# would like to intern with a screen printer in Cincinnati, Southwest Ohio



## tonysoprano6379 (Mar 31, 2008)

Hey guys,

Total newbie here. I have the bug for screenprinting really bad. I have reasearched classes to get my feet wet and no lucky so far.

I'd really like the opportunity to "tag along" in shop with someone to see and feel some basics of the screen printing process.

I do not wish to compete with local companies, or try to take anyones business away. My friends and i have some really cool ideas for t-shirts and want to make a run at a website, small garage operation.
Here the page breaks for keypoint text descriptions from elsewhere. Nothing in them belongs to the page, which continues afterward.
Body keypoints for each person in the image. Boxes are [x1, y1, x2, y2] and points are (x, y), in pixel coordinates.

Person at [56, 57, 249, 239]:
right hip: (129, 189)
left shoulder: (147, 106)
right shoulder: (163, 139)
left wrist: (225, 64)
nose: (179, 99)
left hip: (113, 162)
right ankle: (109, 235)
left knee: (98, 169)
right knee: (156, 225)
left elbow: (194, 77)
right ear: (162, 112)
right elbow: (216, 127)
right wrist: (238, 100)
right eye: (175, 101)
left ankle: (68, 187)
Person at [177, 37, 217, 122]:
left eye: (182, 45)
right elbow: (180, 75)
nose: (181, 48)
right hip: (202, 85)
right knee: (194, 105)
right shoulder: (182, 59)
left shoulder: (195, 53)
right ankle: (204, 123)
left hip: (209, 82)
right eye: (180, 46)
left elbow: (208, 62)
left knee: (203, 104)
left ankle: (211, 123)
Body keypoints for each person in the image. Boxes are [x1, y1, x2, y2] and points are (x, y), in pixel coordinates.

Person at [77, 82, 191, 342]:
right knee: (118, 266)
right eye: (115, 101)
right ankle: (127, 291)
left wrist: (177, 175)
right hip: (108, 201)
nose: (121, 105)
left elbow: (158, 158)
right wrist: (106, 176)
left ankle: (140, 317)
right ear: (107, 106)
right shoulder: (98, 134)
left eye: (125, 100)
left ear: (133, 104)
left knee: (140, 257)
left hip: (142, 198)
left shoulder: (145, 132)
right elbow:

Anyone local who feels like they would not mind giving a helping hand would be much appreciated.

Thanks so much,
Tony


----------



## adriancreative (Jun 13, 2008)

*Re: Cincinnati, Southwest Ohio*

Is Southeast Michigan local enough? Probably not with gas prices. I'm looking to upgrade my equipment and am also pressed for time to do something with my existing stuff since the owner of the building I lease sold it. Too bad you're not in Toledo.


----------



## Showtime Tee's (May 12, 2008)

I go to school at Xavier in Cincinnati. I am currently starting up a one man operation to run out of my house that I am leasing up there. If there is anything I can help you out with, let me know.


----------